— Exercise passage —
===

Skip to main content

DataKrypto FHEnom for AI™ — Automated POC Head-to-Head Test Suite for encrypted vs. plaintext model validation

Project description

dk-test-suite

DataKrypto FHEnom for AI™ — Automated POC Head-to-Head Test Suite

dk-test-suite is the official validation framework for FHEnom for AI™ deployments. It runs automated, side-by-side tests comparing a plaintext (clear) model against its FHE-encrypted counterpart — proving that encryption introduces zero degradation to inference quality while providing full confidentiality at rest, in transit, and in use.

The suite produces a self-contained HTML report with DataKrypto-branded tables, charts, and per-prompt response comparisons.


Features

  • 30 automated tests across 6 categories (PERF, ACC, SCALE, SEC, SERV, T)
  • Sequential single-port architecture — clear and encrypted models share port 8000; no 2× VRAM requirement
  • Local or remote execution — run directly on the GPU server or from a separate machine via SSH
  • HTML report — DataKrypto-styled comparison with pass/fail badges, expandable details, metric explainers, and Chart.js visualizations
  • Deterministic prompts — seeded prompt generation for reproducible runs
  • Streaming inference — TTFT measurement through SSE streaming endpoints
  • lm-eval-harness integration — MMLU, HellaSwag, GSM8K, HumanEval benchmarks
  • BERTScore semantic similarity — optional deep comparison via bert-score
  • 3-way encryption proof — SERV-4/5/6 prove encryption is real (TEE coherent, bypass garbled, fidelity maintained)

Installation

From PyPI (recommended):

pip install dk-test-suite

With optional accuracy dependencies:

pip install "dk-test-suite[accuracy]"

This adds lm-eval, bert-score, and deepeval for ACC-2 (lm-eval benchmarks) and ACC-3 (BERTScore semantic similarity). Without these, the tool falls back to word-level similarity measures and marks lm-eval tests as skipped.

From source:

git clone https://github.com/datakrypto/dk-test-suite.git
cd dk-test-suite
pip install -e ".[all]"

Quick Start

1. Create a Configuration File

Create config.yaml with your deployment details:

# Run directly on the GPU machine (most common)
local_mode: true

# TEE machine
tee_host: "10.0.0.2"
tee_admin_token: "<admin-token>"
tee_user_token: "<user-token>"

# Model identifiers
model_name: "Llama-3.2-1B-Instruct"
encrypted_model_name: "Llama-3.2-1B-Instruct-encrypted"

===

— Material supplied —
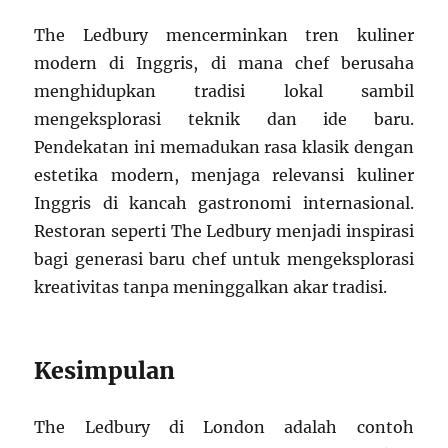
The Ledbury mencerminkan tren kuliner
modern di Inggris, di mana chef berusaha
menghidupkan tradisi lokal sambil
mengeksplorasi teknik dan ide baru.
Pendekatan ini memadukan rasa klasik dengan
estetika modern, menjaga relevansi kuliner
Inggris di kancah gastronomi internasional.
Restoran seperti The Ledbury menjadi inspirasi
bagi generasi baru chef untuk mengeksplorasi
kreativitas tanpa meninggalkan akar tradisi.
Kesimpulan
The Ledbury di London adalah contoh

===

— Work instruction A —
Put the lines of the rows into a Markdown table with the columns "No." and "Line", starting at the first line of the rows and stopping after the line that contains "Inggris di kancah gastronomi internasional.". Skip blank lines, and leave the pictures out.
— Work instruction B —
Write the next part of the dk-test-suite description, picking up right after its last line.
The dk-test-suite description and the rows are two unrelated pieces of material.

— Reply A —
| No. | Line |
|---|---|
| 1 | The Ledbury mencerminkan tren kuliner |
| 2 | modern di Inggris, di mana chef berusaha |
| 3 | menghidupkan tradisi lokal sambil |
| 4 | mengeksplorasi teknik dan ide baru. |
| 5 | Pendekatan ini memadukan rasa klasik dengan |
| 6 | estetika modern, menjaga relevansi kuliner |
| 7 | Inggris di kancah gastronomi internasional. |

— Reply B —
encrypted_model_id: "<UUID from fhenomai model list>"

# Model paths on the GPU machine
model_path_clear: "/home/user/models/Llama-3.2-1B-Instruct"
model_path_encrypted: "/home/user/models/Llama-3.2-1B-Instruct-encrypted"

# FHEnom venv and home directory
fhenomai_venv: "/home/user/venv"
gpu_home: "/home/user"

2. Run the Full Suite

dk-test run -c config.yaml

3. View the Report

ls results/poc_report_*.html

Open the HTML file in a browser to see the full comparison report.


CLI Reference

The dk-test command provides four subcommands:

dk-test run

Run the full POC test suite or a subset of categories.

dk-test run [OPTIONS]
Option Description
-c, --config PATH Path to a YAML configuration file
--gpu-host HOST Override GPU machine IP
--tee-host HOST Override TEE machine IP
--model NAME Override model name
--output DIR Output directory for results (default: ./results)
-t, --categories CAT Test categories to run (repeatable). Choices: performance, accuracy, scalability, security, serving, training. Default: all
--num-prompts N Number of benchmark prompts (default: from config)
--skip-clear-vllm Assume vLLM is already running with the clear model
--skip-encrypted-vllm Assume vLLM is already running with the encrypted model and TEE is serving
--local Run on this machine (no SSH to GPU)
--gpu-ssh-key PATH Override SSH private key for the GPU
--tee-ssh-key PATH Override SSH private key for the TEE
-v, --verbose Enable debug logging

Examples:

# Full suite with runner-managed vLLM lifecycle
dk-test run -c config.yaml

# Quick smoke test: serving + security only (5-10 min)
dk-test run -c config.yaml -t serving -t security --skip-clear-vllm --skip-encrypted-vllm

# Performance and accuracy only, 50 prompts, verbose
dk-test run -c config.yaml -t performance -t accuracy --num-prompts 50 -v

# Use pre-running vLLM instances
dk-test run -c config.yaml --skip-clear-vllm --skip-encrypted-vllm

dk-test scale4-sustained

Run the full 24-hour sustained operation test (SCALE-4).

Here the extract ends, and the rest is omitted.